Investigation Finding: UNSUBSTANTIATED
Based on interviews, observations and record reviews which were conducted, client (C1) fell off his bed at night and did not report injury to staff. However, staff noticed C1 in discomfort at the facility and transported him to the hospital for evaluation on 10/17/21 and discharged back to the facility the same day diagnosed with a sprained right knee. On 10/26/21, C1 was taken by staff back to the hospital due to continued pain. Hospital staff was ready to discharge C1 back to the facility but administrator/licensee requested for C1 to be re-examined where it was found that C1 had a broken hip.

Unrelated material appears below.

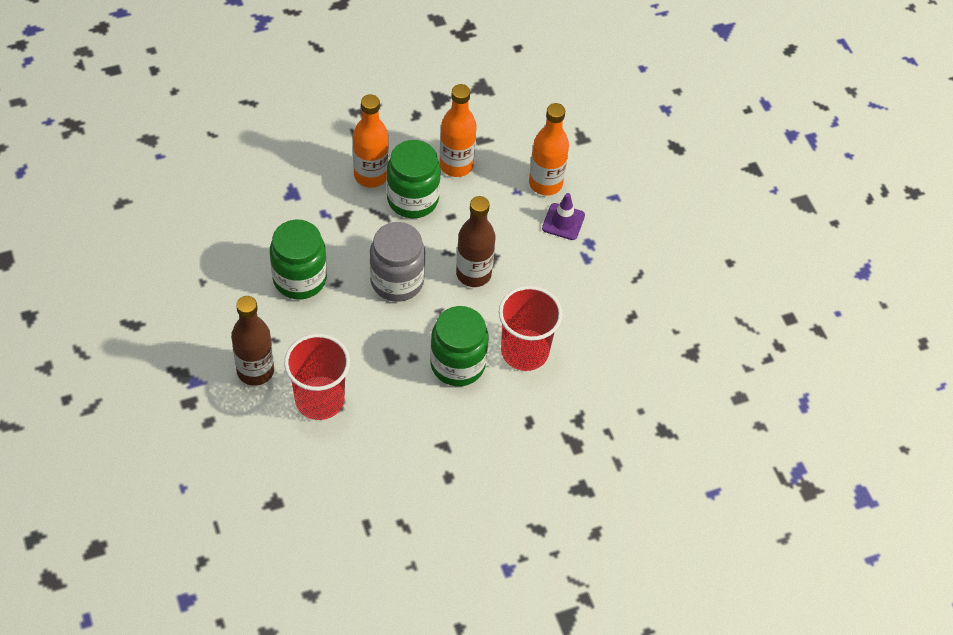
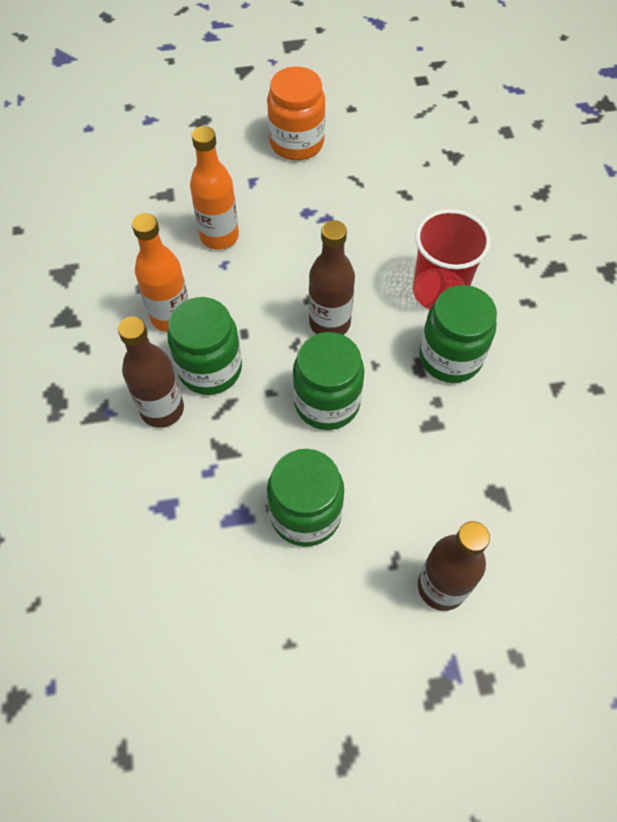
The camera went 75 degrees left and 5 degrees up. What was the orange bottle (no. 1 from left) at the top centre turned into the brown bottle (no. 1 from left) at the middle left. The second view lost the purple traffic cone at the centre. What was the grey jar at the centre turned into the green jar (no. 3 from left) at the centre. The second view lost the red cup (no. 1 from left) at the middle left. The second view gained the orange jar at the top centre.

Although the allegation may have happened or is valid, there is not a preponderance of evidence to prove the alleged violation did occur, therefore the allegation is unsubstantiated.

No deficiencies cited. Exit Interview conducted and a copy of this report provided via email.
Unsubstantiated
Estimated Days of Completion:
SUPERVISORS NAME: Bennett Fong
LICENSING EVALUATOR NAME: Daisy Panlilio
LICENSING EVALUATOR SIGNATURE:

DATE: 02/28/2022
I acknowledge receipt of this form and understand my licensing appeal rights as explained and received.
FACILITY REPRESENTATIVE SIGNATURE:

DATE: 02/28/2022
This report must be available at Child Care and Group Home facilities for public review for 3 years.